Transcribe the data below word for word, from its first line through the line holding "picture [0, 0, 1654, 1241]", both ends included.

== RECORDED DATA

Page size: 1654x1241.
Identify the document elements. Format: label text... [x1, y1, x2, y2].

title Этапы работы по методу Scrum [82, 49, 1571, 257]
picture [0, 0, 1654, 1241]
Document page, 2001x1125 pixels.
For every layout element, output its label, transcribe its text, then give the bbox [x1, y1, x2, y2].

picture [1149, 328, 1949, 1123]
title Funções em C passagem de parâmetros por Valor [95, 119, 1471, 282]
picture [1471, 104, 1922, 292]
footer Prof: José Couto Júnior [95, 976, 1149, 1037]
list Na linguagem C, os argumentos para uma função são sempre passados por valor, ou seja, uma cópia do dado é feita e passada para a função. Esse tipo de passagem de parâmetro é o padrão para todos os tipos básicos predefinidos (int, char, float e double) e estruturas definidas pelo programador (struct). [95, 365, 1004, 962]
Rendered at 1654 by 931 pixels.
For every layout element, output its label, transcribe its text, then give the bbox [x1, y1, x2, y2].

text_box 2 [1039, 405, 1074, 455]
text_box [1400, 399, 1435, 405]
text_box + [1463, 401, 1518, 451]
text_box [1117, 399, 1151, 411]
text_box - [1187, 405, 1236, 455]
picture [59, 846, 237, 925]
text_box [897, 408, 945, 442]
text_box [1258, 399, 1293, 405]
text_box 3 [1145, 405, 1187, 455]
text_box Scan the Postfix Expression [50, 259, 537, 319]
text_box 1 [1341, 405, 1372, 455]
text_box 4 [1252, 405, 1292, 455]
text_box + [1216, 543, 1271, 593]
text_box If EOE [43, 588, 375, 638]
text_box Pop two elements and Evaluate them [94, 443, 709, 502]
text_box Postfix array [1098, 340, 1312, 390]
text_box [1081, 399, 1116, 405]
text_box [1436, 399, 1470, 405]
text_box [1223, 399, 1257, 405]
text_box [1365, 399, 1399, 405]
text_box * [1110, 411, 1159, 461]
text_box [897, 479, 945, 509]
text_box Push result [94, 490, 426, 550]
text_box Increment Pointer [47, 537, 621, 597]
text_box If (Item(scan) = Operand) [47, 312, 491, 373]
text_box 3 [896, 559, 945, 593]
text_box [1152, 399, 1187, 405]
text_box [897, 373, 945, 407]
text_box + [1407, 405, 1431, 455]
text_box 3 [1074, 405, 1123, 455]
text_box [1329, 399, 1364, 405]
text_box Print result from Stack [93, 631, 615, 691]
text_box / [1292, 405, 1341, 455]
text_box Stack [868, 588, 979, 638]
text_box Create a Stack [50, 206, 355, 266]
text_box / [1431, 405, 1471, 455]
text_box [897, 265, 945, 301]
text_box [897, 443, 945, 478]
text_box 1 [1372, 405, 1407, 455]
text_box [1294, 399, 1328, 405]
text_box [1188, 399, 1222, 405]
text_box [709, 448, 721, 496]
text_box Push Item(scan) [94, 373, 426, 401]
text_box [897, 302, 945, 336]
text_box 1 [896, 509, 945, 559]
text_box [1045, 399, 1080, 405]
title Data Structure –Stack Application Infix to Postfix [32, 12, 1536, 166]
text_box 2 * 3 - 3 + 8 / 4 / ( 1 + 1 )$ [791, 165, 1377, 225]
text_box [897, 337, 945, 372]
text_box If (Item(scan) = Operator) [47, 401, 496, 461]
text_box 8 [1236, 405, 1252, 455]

====

_FINAL ANSWER_
Page size: 1654x1241.
Identify the document elements. Format: label text... [x1, y1, x2, y2].

title Этапы работы по методу Scrum [82, 49, 1571, 257]
picture [0, 0, 1654, 1241]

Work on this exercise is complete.